Softbank stock tumbles after Son’s bets
Softbank Group shares tumbled in Tokyo after reports that the Japanese conglomerate made substantial bets on equity derivatives amid the surge in technology stocks.
Softbank shares dropped as much as 8 per cent, the most on an intra-day basis since March. The stock had gained 33 per cent this year before Monday. The Financial Times, Wall Street Journal and Zero Hedge reported that Softbank was making massive bets on technology stocks using equity derivatives. The FT labelled Softbank the “Nasdaq whale” that “stoked the fevered rally in big tech stocks,” though it didn’t include details of any trading.
The reports touched off concerns that billionaire founder Masayoshi Son is embarking on a risky endeavor in unfamiliar territory, which could lead to losses like those Softbank suffered after its enormous bet on office-sharing startup Wework. The stock decline came despite an FT report that Softbank now has gains of about $4 billion from the derivative bets. “Softbank was riding the Nasdaq wave like a mutual fund,” said Mitsushige Akino, senior executive officer at Ichiyoshi
Asset Management. “The market is falling now and investors have zero visibility, so they are selling Softbank stocks.” Softbank declined to comment.

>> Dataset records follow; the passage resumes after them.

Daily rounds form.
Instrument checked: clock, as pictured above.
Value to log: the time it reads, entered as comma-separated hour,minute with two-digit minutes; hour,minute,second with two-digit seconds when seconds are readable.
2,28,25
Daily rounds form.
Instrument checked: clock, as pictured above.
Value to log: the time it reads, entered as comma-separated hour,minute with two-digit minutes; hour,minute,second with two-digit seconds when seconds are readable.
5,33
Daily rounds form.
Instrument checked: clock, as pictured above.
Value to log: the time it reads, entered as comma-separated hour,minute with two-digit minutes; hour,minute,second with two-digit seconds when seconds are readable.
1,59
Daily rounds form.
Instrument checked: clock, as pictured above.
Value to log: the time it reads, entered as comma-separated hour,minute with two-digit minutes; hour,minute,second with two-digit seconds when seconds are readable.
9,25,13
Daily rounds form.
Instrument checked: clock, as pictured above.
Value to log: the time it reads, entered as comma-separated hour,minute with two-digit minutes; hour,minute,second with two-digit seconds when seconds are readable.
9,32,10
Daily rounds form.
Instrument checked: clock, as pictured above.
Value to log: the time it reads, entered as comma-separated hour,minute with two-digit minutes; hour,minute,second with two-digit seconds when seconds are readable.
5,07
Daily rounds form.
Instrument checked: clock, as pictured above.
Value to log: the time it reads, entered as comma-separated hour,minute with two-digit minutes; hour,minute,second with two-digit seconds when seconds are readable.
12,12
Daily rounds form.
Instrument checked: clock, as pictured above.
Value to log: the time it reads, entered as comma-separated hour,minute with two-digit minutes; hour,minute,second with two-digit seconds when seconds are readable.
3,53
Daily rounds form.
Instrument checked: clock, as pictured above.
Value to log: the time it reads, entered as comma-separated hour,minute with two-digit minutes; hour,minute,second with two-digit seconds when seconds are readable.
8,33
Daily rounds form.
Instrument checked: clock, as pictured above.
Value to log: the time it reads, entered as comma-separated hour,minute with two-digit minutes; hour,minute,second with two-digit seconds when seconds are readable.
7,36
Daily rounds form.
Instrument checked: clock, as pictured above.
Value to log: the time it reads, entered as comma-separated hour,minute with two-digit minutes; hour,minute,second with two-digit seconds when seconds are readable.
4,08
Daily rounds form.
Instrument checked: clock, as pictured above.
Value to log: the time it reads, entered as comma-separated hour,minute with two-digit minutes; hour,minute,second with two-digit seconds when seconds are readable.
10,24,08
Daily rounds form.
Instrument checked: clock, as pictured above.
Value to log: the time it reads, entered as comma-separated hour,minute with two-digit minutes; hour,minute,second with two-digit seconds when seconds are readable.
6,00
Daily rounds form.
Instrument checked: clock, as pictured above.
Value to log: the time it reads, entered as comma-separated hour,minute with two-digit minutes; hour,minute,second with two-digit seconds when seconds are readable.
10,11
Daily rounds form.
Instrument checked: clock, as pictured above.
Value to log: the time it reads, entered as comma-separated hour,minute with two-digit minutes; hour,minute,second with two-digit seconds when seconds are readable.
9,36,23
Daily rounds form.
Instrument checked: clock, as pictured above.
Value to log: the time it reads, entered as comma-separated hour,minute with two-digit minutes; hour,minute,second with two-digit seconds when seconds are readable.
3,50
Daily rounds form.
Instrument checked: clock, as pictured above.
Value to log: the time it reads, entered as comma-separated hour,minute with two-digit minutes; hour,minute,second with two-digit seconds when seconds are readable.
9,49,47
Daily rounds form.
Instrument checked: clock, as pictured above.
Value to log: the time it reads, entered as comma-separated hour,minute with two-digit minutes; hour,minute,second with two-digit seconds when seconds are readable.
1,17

The Japanese conglomerate said in August that it was starting a new unit to trade public securities, pushing beyond its traditional base in telecommunications and private startup investments. Bloomberg reported in August that Softbank was targeting investments of more than $10 billion, perhaps tens of billions, and would use financing structures that would allow the company to avoid showing up in public disclosures of shareholding.